Rainy Road Trip to Tofino

We are in Tofino, and it is raining.
The trip here was longer and more complicated than it needed to be. We left with the car packed far too tightly, partly because we had loaded up on groceries in Vernon before we really needed to. The drive was snowy in places, slow in others, and made even more frustrating by highway construction and my own poor timing. I had a meeting in Vancouver and was late for it, which set the tone for the rest of the day. Since leaving Calgary, we had been trying to make up lost time, and by then I was already wishing we had simply waited out the rest of Tuesday and started fresh at a calmer pace.
That late meeting caused a chain reaction. By the time it was over, we were racing against the clock to reach the ferry. It became one of those stressful, right-at-the-wire dashes where every red light feels personal and every slow car feels like a disaster. We were trying to catch the five o’clock sailing, and just as we pulled up to the booth, I reached down for my wallet. It was not there.
At first I assumed it had slipped under a seat or been buried under the layers of travel chaos surrounding us. The car was full of suitcases, shoes, toys, groceries, and all the loose odds and ends that collect during a long family road trip. But the more we looked, the more obvious it became that the wallet was gone.
There are two possible explanations. Someone may have lifted it while Mike took the boys for a walk during my meeting. Or, more likely, I left it on the roof of the car after our stop in Hope, where we had gone looking for a small old-school bakery that sells big squares of puff pastry filled with pineapple and cream. I also bought a strawberry-rhubarb pie for $4.79, which felt like a good idea at the time. If anyone in Hope happens to come across a bright blue wallet, it may be somewhere on the road between Dutchie’s bakery, Tim Horton’s, and the highway.
Needless to say, the lost wallet sent our already high stress levels even higher. While waiting in the ferry lineup, we emptied the car as much as we could, pulling carefully arranged luggage, shoes, toys, and groceries out onto the pavement. At the same time, we were trying to keep the boy and the dog from wandering off. We searched under seats, between bags, inside pockets, and around every place it could reasonably have fallen. Nothing.
Inside that brand-new wallet were all the things that suddenly matter most when they disappear: cash, credit cards, business cards, receipts, notes, gift cards, and what felt like a thousand membership cards. I had only just bought the wallet at Uppercase, and I had loaded up on cash before we left, which made the loss sting even more. My already tired brain did not handle it well.
The ferry ride to Vancouver Island was not a happy one. Instead of settling in and enjoying the crossing, I sat there trying to remember which credit cards needed to be cancelled and what else might have been tucked into the wallet. We went through the car again, even though we already knew we had searched it properly. For dinner, we ate Cheezies. They did not make anything better.

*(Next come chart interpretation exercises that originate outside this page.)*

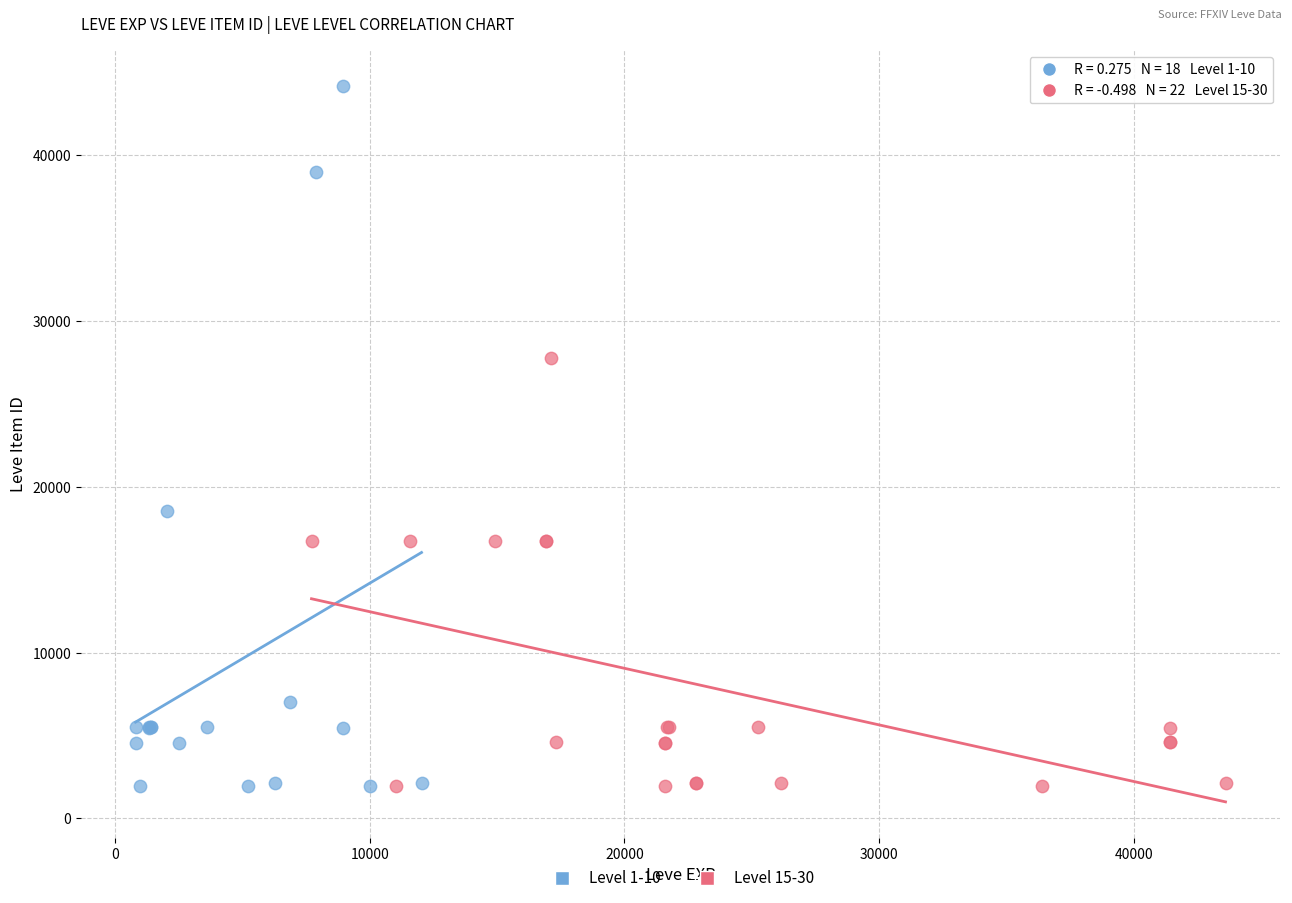

Which series has the widest spread of Y values?

Level 1-10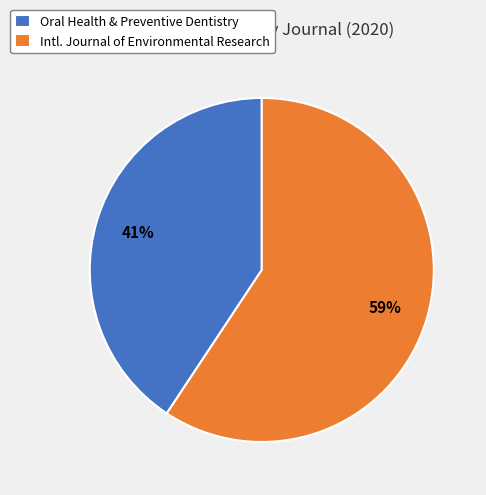

Which slice represents more than half of the pie?

Intl. Journal of Environmental Research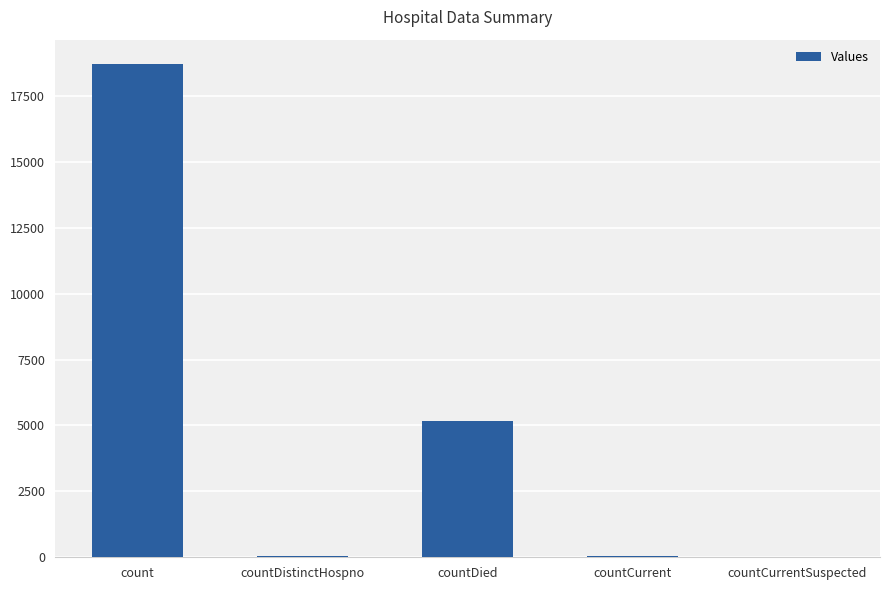

Which category has the highest value across all series?

count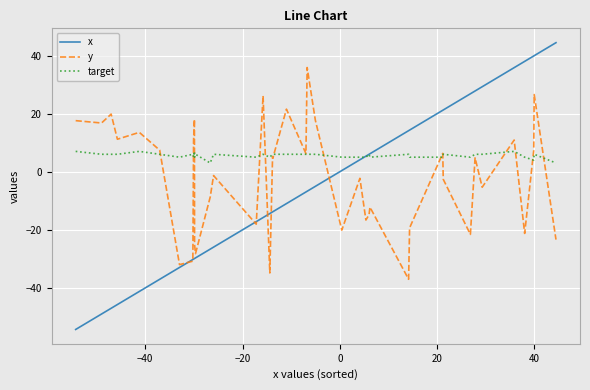

List the series in order of their peak value, highest first.

x, y, target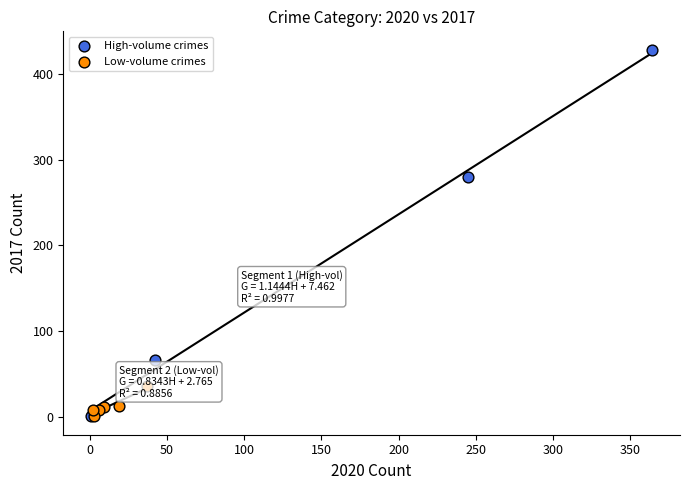

Which series has the widest spread of Y values?

High-volume crimes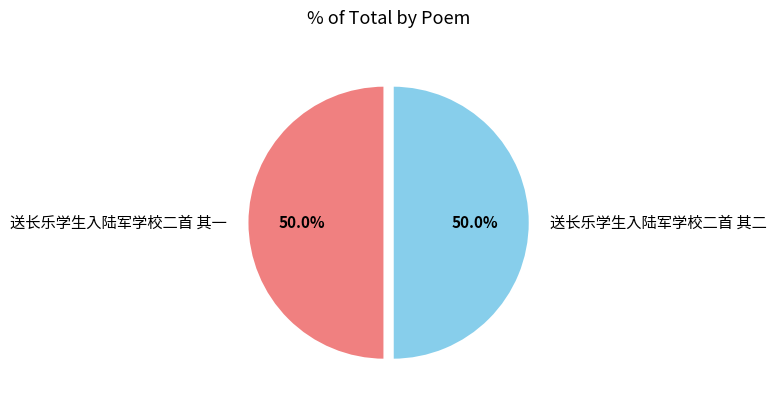

Is it true that 送长乐学生入陆军学校二首 其一 is 59% of the pie?

False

Of course, it could have been worse. It always can. We were safe, the car was intact, and we still made it to where we were going. But losing a wallet in the middle of a long road trip to Tofino is the kind of small disaster that drains every last bit of patience from the day. It is inconvenient, expensive, and exhausting, especially when you are already running late and travelling with children, a dog, and a vehicle packed to the roof.
This morning, before we rushed out again, Sue fed us brown rice pudding. It was warm, simple, and exactly the kind of food that helps steady a person after a miserable travel day. I will probably make another pot while we are here in Tofino, something to dip into for breakfast, elevenses, and snacks while the rain comes down outside.
So here we are: in Tofino, in the rain, a little worn out and short one bright blue wallet. The road here was messy, stressful, and not at all the smooth coastal escape I had imagined. Still, there is something about finally arriving that helps soften the edges. The ocean is nearby, the weather is doing what Tofino weather does, and there is at least the promise of rice pudding, quiet mornings, and a chance to start again.